> _TEXT SECTION_
———
Hello,
I'm new here and hae a serious situation at hand - will try to keep this in a relatively small nutshell.
The backstory is: My boyfriend and I met just ten days after my now-ex-husband announced he was leaving, two years ago. He was in town on vacation, lives 900 miles away. Neither of us was "looking", and we hit it off immediately, spoke for hours. We got to know each other quite well over the following few months, via marathon phone calls and emails. Our first official "date" was a week long visit, and I had never been happier in my life. Our relationship became very intense, and he was planning a move to NY (for me, yes, but it was something he had considered previously). We made lots of promises and proclamations pretty early on.
The caveats: we have a 17 year age difference; his "attempts" to move here have been thwarted repeatedly, mostly for logistical reasons, but two years later, he still ain't here; there are some issues involving physical intimacy, which I won't go into, but I will mention that there is no infidelity or immoral behavior involved. On the other, larger hand, I know he truly loves me, and has been nothing but supportive, affectionate, patient and understanding (truth be told, I'm a bit emotionally labile, and his unwavering acceptance has done wonders for me). I know he feels a lot of pressure to keep the relationship on track despite the distance, and we've been discussing marriage from very early on. Thing is, I believe he will pop the question over the holidays, and though I was previously all for it (with bits of doubt woven in) I am now experiencing serious cold feet, but I don't know if it's merely that or something more serious. I've got a little flirtation going, which I tend to do often and harmlessly but this time I am actually interested to some extent. I'm very focused on the negatives in our relationship, and am feeling absolutely torn. Perhaps I still just don't know myself well enough, am not mature enough, or maybe he's not the right one. Maybe I need to experience more before settling down again. I love him - he really is my best friend, and I really can't imagine my life without him. He's provided such love and security, which is so important for someone like me - that much I know. And he trusts me implicitly, as I do him. Thing is, I can't seem to figure out or decide what is truly and ultimately best for me, no matter how much soul-searching I do, which has my head spinning on a virtually constant basis now. Any words of wisdom as to how to go about finding the answer?
———
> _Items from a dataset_
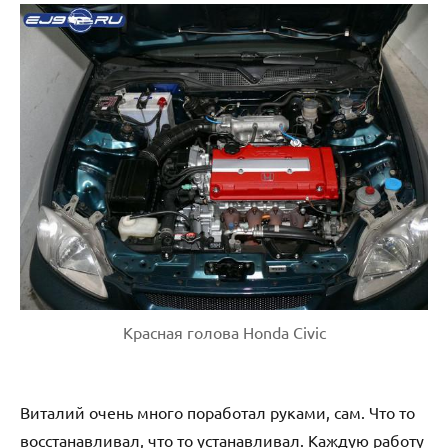
Красная голова Honda Civic
Виталий очень много поработал руками, сам. Что то
восстанавливал, что то устанавливал. Каждую работу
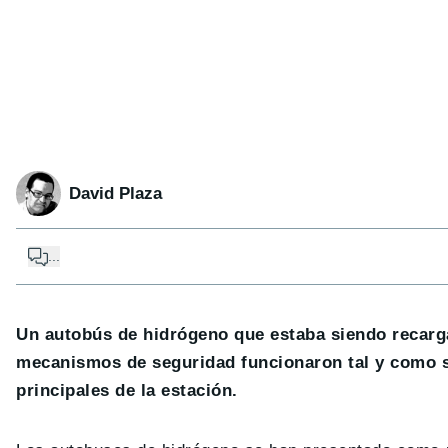
David Plaza
...
Un autobús de hidrógeno que estaba siendo recarga
mecanismos de seguridad funcionaron tal y como s
principales de la estación.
———
> _REQUIRED ACTIONS_
(1) Write out the part of the post starting at "The backstory is: My" and ending at "pretty early on.".
(2) Answer these questions using the post:
(a) How far away does the boyfriend live?
(b) What is the age difference between the couple?
(c) How long was their first official "date"?
These items come from a different source than the post.

> _ANSWERS PER TASK_
(1)
The backstory is: My boyfriend and I met just ten days after my now-ex-husband announced he was leaving, two years ago. He was in town on vacation, lives 900 miles away. Neither of us was "looking", and we hit it off immediately, spoke for hours. We got to know each other quite well over the following few months, via marathon phone calls and emails. Our first official "date" was a week long visit, and I had never been happier in my life. Our relationship became very intense, and he was planning a move to NY (for me, yes, but it was something he had considered previously). We made lots of promises and proclamations pretty early on.

(2)
(a) 900 miles away.
(b) 17 years.
(c) A week.